▶ What this task involves: Filter these entries so that only lines with the word "index" remain.

━━━━━━━━━━━━━━━━━━━━

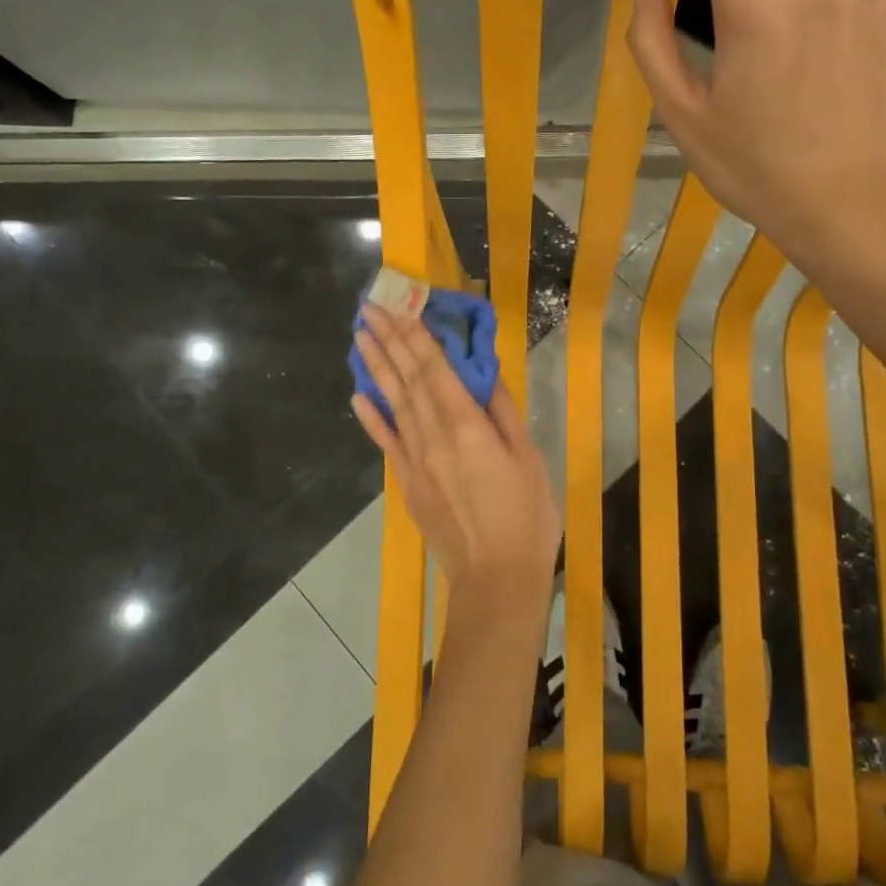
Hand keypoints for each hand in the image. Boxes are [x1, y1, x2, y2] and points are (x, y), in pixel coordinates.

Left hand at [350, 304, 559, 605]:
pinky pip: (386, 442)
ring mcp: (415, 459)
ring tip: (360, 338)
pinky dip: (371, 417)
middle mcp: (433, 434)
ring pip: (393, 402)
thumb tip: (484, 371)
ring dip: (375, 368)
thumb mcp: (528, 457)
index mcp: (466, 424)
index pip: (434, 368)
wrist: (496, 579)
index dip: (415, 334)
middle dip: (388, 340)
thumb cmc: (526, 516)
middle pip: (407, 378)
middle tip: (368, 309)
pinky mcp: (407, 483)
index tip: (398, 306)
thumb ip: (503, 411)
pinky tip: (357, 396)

━━━━━━━━━━━━━━━━━━━━

▶ Task result:
index mcp: (466, 424)
index pip: (434, 368)
index dip: (415, 334)
index tip: (398, 306)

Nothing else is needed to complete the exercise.